The Sanctity of George Orwell


A couple of months ago, Will Self published an essay for the BBC’s points of view website which caused a bit of a furore. No change there then, I hear you say. Hasn’t Will Self made a living out of courting a mild veneer of louche and verbose outrageousness? Possibly but in this case I’ve found the reaction to what is a relatively short essay quite interesting.

The basic nub of Self’s argument was that far from being the towering colossus of 20th century letters, Orwell was in fact, in Self’s words “a literary mediocrity”. Cue howls of protest and an initial kneejerk reaction is to join in with them, but on reflection I’m inclined to think that Self might actually have a point.

Orwell’s lasting fame lies on a couple of points. Foremost is his insistence on plain, easy-to-understand English (from Politics and the English Language). I’ve lost count of the number of times I’ve been tossed a photocopy of this essay by everyone from grumpy chief subs and news editors to college lecturers. And when you’re faced with the obfuscation of officialese and jargon by everyone from PROs to academics who seek to hide their banalities or outright lies behind a sheen of bogus authority, you can kind of see his point.
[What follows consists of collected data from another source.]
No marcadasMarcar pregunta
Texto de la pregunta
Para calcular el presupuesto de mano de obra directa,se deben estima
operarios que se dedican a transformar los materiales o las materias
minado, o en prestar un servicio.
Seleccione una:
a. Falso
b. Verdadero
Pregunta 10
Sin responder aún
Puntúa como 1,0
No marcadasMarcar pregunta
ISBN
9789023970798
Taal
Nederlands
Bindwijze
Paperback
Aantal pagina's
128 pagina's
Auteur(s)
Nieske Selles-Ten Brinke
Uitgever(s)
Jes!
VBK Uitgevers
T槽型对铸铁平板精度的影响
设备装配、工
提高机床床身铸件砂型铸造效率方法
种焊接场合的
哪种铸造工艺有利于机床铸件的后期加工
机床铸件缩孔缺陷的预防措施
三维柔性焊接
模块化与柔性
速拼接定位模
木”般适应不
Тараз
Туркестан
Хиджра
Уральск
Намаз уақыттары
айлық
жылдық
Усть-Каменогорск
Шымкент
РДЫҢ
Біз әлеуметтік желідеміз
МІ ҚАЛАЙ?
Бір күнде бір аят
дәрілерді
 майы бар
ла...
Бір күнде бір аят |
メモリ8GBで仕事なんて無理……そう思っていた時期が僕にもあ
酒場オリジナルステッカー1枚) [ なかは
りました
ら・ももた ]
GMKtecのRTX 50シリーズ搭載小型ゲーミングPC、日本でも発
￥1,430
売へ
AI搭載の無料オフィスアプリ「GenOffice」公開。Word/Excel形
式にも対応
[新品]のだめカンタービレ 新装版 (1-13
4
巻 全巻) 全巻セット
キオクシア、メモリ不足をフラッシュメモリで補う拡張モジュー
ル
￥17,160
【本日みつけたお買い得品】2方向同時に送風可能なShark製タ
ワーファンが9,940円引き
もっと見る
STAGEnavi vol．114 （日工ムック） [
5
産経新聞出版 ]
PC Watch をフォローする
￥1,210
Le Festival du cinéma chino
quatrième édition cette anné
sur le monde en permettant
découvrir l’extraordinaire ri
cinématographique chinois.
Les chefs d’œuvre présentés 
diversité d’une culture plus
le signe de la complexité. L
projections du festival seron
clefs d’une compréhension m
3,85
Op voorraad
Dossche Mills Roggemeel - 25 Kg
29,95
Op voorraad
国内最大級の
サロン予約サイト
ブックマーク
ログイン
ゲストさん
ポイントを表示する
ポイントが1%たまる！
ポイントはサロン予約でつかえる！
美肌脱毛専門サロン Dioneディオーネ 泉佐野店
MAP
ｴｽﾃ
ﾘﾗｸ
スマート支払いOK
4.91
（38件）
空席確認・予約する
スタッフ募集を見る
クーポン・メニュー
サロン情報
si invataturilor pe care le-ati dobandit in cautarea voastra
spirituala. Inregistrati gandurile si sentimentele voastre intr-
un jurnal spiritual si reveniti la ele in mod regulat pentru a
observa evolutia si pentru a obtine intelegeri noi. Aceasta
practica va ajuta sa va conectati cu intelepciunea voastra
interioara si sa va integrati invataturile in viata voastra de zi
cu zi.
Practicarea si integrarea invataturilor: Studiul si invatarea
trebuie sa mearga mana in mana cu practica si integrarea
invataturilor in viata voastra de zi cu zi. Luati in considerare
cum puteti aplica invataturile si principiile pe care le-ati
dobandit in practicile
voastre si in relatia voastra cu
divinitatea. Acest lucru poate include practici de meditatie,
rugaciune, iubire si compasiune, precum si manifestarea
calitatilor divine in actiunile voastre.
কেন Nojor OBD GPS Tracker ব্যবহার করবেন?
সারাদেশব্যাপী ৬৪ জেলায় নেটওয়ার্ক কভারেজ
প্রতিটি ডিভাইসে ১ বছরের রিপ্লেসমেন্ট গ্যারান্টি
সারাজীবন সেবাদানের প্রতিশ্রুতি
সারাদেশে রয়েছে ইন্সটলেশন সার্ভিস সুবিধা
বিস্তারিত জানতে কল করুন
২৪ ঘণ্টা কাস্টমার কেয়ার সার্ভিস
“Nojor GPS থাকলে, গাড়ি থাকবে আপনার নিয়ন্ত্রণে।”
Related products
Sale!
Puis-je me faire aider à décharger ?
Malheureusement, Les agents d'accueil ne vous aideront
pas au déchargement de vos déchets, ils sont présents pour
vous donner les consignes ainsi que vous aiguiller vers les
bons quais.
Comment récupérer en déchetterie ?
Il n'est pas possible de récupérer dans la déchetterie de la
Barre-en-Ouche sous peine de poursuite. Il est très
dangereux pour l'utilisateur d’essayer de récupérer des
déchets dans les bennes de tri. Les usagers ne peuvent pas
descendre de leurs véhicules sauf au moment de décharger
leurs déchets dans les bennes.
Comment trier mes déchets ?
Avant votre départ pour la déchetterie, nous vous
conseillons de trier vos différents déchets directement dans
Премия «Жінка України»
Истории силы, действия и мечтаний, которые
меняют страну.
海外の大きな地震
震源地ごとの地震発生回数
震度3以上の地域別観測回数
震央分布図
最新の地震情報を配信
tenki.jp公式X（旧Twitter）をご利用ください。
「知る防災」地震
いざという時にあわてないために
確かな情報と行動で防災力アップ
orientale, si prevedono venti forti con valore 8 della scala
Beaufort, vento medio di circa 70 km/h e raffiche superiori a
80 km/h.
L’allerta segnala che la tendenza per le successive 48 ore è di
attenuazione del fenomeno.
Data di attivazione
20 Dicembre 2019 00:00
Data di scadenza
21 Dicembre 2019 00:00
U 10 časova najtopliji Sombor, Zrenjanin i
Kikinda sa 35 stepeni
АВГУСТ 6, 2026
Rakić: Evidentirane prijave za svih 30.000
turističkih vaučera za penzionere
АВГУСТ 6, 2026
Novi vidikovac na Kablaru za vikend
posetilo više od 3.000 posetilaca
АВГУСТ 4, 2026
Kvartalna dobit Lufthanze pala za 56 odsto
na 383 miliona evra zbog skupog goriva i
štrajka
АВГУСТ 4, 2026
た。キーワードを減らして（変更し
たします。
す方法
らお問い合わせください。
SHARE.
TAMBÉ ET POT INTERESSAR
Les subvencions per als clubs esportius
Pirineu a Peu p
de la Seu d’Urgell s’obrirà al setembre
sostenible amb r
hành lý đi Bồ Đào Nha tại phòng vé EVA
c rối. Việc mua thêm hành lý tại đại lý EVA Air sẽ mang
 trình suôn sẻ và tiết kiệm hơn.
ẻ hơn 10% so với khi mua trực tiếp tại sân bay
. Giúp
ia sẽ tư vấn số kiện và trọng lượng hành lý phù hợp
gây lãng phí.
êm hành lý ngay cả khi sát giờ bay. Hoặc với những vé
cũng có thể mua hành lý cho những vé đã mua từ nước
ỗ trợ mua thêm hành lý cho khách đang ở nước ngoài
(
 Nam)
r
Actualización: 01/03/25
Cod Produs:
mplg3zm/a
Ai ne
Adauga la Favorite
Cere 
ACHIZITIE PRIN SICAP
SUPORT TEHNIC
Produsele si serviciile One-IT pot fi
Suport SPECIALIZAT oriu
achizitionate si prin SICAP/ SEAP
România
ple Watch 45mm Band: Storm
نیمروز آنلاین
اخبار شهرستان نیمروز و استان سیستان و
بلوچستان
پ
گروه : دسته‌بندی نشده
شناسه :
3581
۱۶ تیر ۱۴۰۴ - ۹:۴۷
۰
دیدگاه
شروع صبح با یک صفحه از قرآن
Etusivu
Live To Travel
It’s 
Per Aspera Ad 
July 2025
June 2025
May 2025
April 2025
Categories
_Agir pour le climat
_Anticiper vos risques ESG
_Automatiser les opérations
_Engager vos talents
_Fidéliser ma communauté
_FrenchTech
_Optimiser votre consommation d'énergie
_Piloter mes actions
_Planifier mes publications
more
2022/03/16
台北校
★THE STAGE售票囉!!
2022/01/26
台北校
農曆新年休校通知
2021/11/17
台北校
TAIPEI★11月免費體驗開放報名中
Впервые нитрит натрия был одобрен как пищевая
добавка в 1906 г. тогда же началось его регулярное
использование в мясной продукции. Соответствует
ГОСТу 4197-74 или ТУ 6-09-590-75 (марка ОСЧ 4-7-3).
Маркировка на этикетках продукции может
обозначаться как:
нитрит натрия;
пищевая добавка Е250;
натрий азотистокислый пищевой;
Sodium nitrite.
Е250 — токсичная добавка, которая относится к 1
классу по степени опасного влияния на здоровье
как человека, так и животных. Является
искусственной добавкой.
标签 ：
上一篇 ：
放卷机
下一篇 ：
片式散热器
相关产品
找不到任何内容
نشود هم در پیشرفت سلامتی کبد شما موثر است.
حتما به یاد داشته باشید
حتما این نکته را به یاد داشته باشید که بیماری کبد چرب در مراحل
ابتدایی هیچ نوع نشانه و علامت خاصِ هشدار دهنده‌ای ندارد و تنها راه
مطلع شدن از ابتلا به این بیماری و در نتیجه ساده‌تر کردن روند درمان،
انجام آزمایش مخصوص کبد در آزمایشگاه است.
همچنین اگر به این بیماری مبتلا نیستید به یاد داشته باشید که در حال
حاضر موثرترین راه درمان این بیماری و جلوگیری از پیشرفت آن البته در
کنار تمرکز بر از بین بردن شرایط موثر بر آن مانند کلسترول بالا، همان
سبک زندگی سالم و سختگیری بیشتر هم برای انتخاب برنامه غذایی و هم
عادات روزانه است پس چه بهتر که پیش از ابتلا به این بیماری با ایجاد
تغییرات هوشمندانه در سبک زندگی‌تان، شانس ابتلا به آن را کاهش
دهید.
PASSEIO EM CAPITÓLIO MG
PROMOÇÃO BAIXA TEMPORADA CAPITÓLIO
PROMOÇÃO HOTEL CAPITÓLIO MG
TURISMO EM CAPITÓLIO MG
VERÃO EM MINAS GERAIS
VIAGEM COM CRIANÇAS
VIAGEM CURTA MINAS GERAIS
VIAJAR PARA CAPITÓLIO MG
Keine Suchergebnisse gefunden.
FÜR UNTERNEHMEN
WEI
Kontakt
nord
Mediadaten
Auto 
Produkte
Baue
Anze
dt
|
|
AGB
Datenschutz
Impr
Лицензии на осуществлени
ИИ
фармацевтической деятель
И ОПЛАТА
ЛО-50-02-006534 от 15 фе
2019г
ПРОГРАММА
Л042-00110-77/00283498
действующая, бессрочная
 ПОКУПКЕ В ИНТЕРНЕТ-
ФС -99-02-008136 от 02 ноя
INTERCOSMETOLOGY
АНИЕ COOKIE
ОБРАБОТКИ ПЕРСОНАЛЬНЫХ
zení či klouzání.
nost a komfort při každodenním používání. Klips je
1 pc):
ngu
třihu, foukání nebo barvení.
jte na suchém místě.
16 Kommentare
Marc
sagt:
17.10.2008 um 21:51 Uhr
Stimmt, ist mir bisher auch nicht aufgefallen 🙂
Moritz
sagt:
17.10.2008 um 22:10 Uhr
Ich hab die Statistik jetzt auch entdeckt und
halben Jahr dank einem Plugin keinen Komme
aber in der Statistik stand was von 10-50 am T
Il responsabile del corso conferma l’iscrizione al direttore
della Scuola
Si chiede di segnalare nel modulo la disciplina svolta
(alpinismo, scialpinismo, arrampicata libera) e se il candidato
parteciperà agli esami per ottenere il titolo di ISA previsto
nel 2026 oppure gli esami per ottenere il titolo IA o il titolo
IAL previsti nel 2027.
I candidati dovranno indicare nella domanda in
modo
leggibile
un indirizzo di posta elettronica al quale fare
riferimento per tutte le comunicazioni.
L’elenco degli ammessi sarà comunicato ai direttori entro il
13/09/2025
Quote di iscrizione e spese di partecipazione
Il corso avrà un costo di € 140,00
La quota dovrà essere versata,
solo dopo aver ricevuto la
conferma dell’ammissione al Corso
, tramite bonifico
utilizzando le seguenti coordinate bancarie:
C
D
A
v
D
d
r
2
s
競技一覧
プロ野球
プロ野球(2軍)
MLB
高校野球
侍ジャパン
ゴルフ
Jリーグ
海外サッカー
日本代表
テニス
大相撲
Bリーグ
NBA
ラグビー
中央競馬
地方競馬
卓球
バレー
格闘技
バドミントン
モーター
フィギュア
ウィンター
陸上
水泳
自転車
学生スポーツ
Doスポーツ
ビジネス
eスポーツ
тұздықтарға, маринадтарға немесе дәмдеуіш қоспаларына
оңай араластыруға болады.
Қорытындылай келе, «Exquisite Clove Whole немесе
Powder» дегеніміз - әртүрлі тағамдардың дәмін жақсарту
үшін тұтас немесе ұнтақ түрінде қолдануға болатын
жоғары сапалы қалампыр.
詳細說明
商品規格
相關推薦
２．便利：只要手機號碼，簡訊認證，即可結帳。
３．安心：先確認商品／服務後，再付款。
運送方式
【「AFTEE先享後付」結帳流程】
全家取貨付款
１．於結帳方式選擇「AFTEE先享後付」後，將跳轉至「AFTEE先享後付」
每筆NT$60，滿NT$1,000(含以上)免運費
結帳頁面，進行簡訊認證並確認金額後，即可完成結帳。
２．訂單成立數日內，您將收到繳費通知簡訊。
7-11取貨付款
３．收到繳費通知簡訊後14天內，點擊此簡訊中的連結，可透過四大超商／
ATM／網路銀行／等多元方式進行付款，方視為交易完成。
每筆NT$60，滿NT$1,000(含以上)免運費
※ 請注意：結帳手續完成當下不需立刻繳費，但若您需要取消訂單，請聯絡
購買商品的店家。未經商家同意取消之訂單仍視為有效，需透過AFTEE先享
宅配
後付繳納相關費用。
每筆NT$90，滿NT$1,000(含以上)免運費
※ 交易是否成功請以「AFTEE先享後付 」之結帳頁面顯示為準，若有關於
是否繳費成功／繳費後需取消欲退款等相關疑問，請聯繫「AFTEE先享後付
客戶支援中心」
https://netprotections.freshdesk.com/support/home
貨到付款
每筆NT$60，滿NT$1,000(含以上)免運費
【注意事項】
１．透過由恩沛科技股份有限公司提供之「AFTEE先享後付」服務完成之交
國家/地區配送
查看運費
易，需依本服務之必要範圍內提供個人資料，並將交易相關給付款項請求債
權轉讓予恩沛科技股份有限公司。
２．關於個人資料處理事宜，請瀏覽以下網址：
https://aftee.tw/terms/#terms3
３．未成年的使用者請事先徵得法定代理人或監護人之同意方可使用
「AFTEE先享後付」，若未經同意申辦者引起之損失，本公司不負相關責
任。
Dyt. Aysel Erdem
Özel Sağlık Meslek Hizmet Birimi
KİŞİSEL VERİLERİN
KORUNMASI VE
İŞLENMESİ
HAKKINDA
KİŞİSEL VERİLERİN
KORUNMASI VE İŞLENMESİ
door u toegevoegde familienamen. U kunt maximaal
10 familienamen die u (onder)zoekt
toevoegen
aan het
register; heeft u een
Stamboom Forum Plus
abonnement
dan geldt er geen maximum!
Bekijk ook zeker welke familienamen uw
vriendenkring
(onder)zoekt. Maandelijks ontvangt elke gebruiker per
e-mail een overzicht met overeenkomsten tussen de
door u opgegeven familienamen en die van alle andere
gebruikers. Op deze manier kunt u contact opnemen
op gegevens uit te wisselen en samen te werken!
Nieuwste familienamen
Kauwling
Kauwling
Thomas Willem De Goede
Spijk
Orwell’s most successful prediction is perhaps the rise of the spin rather than of outright state surveillance.

But there is a downside. It’s somehow become the only standard for writing now. For example, David Foster Wallace would fail Orwell’s test. Does that make him a bad writer? Clearly not. He’s one of the best prose stylists of the last 30-odd years. And then there’s Self himself, who’s clearly a fine short-story writer. And then there’s Joseph Conrad. James Joyce. Oscar Wilde, even. All great writers and all contribute the diversity and richness of English literature. It’s possible to argue that Orwell can take the blame for the fact that a good 80 to 90 per cent of modern novels seem to be written in exactly the same bland, identikit wipe-kleen prose.

And then there’s his role as a visionary or prophet of our modern surveillance state. Now there’s no doubt that we live in an age of runaway electronic surveillance and there’s no doubt that many of the concepts of 1984 are scarily present in our modern world — Newspeak, Big Brother, Room 101 and so on. But is it really any more prophetic than say Brave New World (which, considering it was written in the 1930s could be argued to be even more prophetic than Orwell) or Fahrenheit 451? Certainly I’d argue that Bradbury is the far better novelist. 1984 contains great ideas but it is slight in terms of plot and its characterisation — especially when it comes to Julia (Orwell is just terrible at women).

Even as a didactic novel, you could argue it falls down slightly. The fact that you regularly see it being championed by both the Right and the Left suggests that it is somehow vague in its overall message. Those on the Right see it as a parable of the dangers of socialism and the crushing of individuality. Those on the Left see it as warning on right-wing totalitarianism. You could argue it is both those things but I’ve read the book several times over the years now and I’ve always come away with the impression that in the end Orwell didn’t quite know what he wanted to say. Maybe that doesn’t matter. Maybe the point is to just to ask the questions.

This is not to say that Orwell is a bad writer, or has bad ideas. Clearly he does not and his essays and longer works of reportage are classics of journalism. Nor are his novels all bad. They have a nice truculent cynicism to them, although they suffer from what we might charitably call the chauvinism of the time, although I’d argue it crosses over into out-and-out misogyny on occasion. But in fact if you want to get a sense of what life was like, or how people were thinking, throughout the 30s and 40s then Orwell is a good place to start, if only because he is articulate in railing against it.

However, as Self says, what Orwell is offering in the end is just another kind of conformism. The true genius of 1984 is that it recognises that he who controls language then controls how people think and therefore how they behave politically.

Orwell’s ideology is ineffably English, a belief in the inherent reasonableness, impartiality and common sense of a certain kind of clear-thinking, public-school-educated but widely experienced middle-class Englishman – an Englishman such as himself.

But like Self, I’m not interested in castigating Orwell so much as those who slavishly deify him. His ideas are not gospel and indeed are many are dated beyond redemption. They make no allowances for feminism, for multiculturalism. I suspect part of his appeal is that he does hark back to an idyllic sense of an England free of such vexing concerns, perhaps appealing to the current conservative forces of Ukippery (although it should be remembered that Orwell was smart enough to know that this world was gone and was never coming back, if it ever existed at all). Even his ideas about political and electronic surveillance are hopelessly naive compared to what we have to deal with today. As they’d have to be, I suppose. One can’t help but wonder what Orwell would have made of the internet.